Nexo Atualizado 10 maio 2026
Data center com servidores iluminados representando infraestrutura de inteligência artificial

Mercado de IA em US$ 4,2 tri expõe concentração econômica

O Citigroup elevou sua projeção para o mercado global de inteligência artificial a US$ 4,2 trilhões até 2030. O número veio depois de revisar a estimativa anterior, de US$ 3,5 trilhões. O motivo: adoção empresarial mais rápida que o esperado.

Desse total, US$ 1,9 trilhão virá da IA empresarial. São sistemas de codificação, automação de tarefas e agentes de software embarcados em processos corporativos. O consumidor individual, que movimentou o primeiro ciclo da internet, deixou de ser o centro.

A McKinsey estima que a IA generativa pode injetar entre US$ 2,6 trilhões e US$ 4,4 trilhões por ano na economia global. O estudo, de 2023, enumera 63 casos de uso em 16 funções empresariais. A consultoria estima reduções de 20% a 45% em custos operacionais, dependendo da função automatizada.

O problema é que esse ganho de produtividade não se distribui de forma homogênea.

A conta é simples. Entregar IA em escala exige data centers, chips especializados e capacidade de nuvem. Só em 2026, Amazon, Google, Microsoft e Meta preveem investir US$ 600 bilhões em infraestrutura — mais que o PIB de Israel.

Quem não tem caixa para isso não compete. O mercado se fecha para um grupo cada vez menor de empresas.

A OpenAI, criadora do ChatGPT, reconheceu publicamente o problema. Em abril, a empresa divulgou um documento com propostas para mitigar o impacto da IA no emprego. O título: “Política Industrial para a Era da Inteligência”.

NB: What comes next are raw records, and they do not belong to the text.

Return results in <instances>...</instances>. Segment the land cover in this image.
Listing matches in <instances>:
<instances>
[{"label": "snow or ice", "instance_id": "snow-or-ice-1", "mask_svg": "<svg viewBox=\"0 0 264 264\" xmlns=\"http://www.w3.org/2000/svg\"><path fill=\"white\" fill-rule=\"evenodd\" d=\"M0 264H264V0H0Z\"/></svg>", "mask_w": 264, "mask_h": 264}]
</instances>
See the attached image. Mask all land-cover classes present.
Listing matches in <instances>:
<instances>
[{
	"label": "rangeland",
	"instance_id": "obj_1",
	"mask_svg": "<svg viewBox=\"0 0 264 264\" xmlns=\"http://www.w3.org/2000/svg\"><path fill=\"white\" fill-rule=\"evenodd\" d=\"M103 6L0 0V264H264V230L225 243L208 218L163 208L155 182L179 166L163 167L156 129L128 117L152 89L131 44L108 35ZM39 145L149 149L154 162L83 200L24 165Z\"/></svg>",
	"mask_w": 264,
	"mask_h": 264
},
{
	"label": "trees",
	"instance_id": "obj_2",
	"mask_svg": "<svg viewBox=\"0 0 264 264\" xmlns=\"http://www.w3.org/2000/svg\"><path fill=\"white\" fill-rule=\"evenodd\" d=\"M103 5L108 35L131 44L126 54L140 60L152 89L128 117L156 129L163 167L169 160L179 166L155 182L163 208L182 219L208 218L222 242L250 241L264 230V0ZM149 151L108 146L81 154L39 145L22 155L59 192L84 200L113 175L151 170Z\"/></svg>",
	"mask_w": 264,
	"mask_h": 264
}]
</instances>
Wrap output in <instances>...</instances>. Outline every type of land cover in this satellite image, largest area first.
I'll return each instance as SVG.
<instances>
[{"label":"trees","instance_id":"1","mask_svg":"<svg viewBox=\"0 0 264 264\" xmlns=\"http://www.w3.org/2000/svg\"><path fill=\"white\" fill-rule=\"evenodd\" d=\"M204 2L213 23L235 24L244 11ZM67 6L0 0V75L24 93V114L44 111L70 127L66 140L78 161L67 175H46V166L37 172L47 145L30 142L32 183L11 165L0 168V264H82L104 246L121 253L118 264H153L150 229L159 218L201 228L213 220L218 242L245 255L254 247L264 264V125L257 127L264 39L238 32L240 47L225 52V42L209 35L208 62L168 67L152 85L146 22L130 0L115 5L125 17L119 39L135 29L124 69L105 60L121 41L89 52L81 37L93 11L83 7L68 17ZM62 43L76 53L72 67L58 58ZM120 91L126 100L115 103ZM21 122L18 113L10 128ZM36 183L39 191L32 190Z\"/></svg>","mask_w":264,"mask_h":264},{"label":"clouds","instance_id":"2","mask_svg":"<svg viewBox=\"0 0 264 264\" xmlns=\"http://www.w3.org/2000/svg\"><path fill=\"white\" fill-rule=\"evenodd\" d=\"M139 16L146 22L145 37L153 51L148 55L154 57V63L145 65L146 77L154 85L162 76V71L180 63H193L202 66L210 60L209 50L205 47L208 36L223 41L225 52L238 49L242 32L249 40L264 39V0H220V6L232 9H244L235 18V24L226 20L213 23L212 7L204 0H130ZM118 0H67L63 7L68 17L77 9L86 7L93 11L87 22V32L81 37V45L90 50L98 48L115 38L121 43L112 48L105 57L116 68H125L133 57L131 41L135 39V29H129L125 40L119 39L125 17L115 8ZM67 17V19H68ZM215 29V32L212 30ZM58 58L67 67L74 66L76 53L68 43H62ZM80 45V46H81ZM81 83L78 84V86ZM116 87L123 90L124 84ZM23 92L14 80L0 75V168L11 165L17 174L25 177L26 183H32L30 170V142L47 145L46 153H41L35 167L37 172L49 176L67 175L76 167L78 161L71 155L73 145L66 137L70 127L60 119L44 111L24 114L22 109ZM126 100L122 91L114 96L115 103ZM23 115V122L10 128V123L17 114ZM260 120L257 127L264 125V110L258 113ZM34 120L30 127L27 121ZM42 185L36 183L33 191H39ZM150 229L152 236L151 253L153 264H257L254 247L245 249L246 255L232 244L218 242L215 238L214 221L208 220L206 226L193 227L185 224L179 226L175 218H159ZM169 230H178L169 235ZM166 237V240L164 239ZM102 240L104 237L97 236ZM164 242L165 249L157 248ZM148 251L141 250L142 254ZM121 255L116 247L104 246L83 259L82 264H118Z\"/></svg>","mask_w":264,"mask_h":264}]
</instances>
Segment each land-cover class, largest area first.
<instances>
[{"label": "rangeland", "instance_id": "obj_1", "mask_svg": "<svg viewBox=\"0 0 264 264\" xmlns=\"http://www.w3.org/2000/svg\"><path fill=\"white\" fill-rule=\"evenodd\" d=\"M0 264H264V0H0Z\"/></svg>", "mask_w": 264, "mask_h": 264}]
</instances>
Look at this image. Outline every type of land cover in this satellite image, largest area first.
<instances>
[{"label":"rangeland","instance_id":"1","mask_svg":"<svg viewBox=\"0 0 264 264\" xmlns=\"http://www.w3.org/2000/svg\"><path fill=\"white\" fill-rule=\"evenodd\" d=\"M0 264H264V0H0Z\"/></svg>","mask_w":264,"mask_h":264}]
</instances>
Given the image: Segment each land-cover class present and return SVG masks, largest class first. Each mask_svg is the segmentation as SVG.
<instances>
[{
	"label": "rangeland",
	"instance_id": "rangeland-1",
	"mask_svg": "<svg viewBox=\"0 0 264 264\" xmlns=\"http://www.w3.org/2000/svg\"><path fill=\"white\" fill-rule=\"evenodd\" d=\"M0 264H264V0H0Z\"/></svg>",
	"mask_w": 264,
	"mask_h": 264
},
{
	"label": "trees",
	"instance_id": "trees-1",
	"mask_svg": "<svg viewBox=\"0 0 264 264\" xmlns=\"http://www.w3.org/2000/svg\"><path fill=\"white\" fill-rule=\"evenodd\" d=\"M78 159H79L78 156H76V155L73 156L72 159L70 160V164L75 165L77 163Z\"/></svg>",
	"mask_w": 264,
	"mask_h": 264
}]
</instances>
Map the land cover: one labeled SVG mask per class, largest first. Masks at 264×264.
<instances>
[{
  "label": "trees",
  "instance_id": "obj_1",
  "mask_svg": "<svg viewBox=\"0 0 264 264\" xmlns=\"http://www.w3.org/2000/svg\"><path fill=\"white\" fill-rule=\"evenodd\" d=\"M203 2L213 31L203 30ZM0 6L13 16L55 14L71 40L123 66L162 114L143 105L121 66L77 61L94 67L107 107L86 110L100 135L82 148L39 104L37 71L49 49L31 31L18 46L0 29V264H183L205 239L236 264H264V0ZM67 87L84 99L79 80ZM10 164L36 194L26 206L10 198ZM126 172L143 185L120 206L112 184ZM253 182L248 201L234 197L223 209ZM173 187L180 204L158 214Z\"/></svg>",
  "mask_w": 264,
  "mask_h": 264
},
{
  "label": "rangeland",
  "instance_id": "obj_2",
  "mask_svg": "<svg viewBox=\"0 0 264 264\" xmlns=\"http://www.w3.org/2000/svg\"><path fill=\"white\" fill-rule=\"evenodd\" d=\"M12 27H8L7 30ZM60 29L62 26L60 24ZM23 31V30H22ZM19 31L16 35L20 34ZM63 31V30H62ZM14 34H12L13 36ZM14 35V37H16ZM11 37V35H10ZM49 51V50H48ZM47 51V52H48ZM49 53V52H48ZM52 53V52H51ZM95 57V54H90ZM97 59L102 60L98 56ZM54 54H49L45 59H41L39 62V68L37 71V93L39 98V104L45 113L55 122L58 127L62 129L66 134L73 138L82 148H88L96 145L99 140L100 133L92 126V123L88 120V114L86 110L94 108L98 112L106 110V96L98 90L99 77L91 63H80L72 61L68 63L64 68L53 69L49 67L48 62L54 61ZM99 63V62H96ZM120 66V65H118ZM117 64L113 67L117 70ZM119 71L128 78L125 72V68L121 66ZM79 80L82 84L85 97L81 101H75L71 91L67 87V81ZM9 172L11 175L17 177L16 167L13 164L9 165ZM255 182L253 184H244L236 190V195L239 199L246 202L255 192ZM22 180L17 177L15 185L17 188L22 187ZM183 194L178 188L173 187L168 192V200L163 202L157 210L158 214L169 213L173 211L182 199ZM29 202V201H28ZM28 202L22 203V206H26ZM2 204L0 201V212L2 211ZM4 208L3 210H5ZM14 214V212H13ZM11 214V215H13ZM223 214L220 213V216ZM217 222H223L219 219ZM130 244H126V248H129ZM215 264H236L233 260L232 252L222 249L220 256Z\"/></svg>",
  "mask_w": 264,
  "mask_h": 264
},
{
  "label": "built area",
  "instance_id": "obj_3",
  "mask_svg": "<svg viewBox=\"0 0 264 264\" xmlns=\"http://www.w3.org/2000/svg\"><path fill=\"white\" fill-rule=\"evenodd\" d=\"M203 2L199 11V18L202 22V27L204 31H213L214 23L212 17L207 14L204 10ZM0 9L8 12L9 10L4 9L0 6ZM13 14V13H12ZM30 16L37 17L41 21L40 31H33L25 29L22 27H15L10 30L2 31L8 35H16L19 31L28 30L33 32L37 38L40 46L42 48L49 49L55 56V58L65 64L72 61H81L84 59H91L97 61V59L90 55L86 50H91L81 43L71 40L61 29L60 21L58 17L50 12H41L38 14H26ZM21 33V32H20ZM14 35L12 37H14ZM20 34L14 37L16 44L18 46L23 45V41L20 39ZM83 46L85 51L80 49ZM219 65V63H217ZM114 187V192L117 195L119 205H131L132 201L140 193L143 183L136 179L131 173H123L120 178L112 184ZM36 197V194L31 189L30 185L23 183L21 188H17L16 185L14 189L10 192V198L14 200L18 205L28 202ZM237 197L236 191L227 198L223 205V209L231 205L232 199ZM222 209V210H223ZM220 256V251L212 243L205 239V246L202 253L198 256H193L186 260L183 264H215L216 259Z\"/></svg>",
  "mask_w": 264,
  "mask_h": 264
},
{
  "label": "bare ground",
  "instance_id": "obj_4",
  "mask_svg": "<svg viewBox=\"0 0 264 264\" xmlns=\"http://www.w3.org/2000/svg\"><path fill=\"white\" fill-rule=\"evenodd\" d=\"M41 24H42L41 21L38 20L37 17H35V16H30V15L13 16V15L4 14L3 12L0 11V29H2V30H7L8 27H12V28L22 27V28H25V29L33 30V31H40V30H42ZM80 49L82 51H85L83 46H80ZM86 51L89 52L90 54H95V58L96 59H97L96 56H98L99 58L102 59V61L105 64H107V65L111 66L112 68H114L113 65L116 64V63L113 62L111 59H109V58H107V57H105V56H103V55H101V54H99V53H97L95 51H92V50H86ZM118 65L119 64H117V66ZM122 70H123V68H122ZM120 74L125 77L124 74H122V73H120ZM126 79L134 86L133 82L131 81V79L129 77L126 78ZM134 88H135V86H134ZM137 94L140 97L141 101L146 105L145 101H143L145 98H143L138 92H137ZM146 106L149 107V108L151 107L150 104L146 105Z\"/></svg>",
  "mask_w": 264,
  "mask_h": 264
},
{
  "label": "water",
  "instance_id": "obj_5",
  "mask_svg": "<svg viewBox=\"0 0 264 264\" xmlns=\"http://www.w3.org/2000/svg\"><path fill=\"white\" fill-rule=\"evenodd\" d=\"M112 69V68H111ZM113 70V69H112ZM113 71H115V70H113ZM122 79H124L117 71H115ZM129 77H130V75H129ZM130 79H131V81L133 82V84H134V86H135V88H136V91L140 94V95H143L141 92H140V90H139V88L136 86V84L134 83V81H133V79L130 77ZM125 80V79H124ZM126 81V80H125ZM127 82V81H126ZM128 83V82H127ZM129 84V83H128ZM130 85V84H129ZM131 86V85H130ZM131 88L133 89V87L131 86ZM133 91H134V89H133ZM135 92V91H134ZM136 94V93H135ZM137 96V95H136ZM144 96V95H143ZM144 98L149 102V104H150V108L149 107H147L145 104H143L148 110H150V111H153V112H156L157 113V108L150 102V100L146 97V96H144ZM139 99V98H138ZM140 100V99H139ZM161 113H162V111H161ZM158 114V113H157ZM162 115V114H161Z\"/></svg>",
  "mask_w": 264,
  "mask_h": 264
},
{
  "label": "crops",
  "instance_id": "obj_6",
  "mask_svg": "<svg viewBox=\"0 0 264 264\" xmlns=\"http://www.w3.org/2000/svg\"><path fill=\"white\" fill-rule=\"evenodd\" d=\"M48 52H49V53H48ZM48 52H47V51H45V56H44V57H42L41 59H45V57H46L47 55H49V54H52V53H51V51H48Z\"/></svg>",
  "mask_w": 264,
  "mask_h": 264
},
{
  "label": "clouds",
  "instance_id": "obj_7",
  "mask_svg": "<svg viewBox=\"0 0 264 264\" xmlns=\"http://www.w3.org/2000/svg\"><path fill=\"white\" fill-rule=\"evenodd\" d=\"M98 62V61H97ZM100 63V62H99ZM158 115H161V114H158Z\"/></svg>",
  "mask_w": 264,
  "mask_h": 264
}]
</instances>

Entre as ideias estão a semana de trabalho de quatro dias sem redução salarial, a criação de um fundo público de riqueza alimentado pelos lucros da IA e a taxação de trabalho automatizado — o chamado “imposto sobre robôs”.

A OpenAI sugere ainda que o acesso a ferramentas de IA seja tratado como direito público básico — um paralelo com alfabetização e energia elétrica. E que o sistema tributário migre da renda do trabalho para lucros corporativos e ganhos de capital.

A ironia é difícil de ignorar. A empresa que lidera a corrida da IA pede que governos se preparem para o que ela mesma está criando.

Os números do Citi indicam que o mercado de IA vai crescer. Os da McKinsey mostram que a produtividade vai disparar. E o documento da OpenAI sugere que quem vai pagar a conta não é quem está lucrando.

A pergunta que fica é: em quanto tempo o custo político disso vai superar o retorno econômico?

A concentração de ganhos e a externalização dos custos sociais têm data de validade. O mercado de IA vale US$ 4,2 trilhões. A pergunta é se esse valor será compartilhado ou contestado.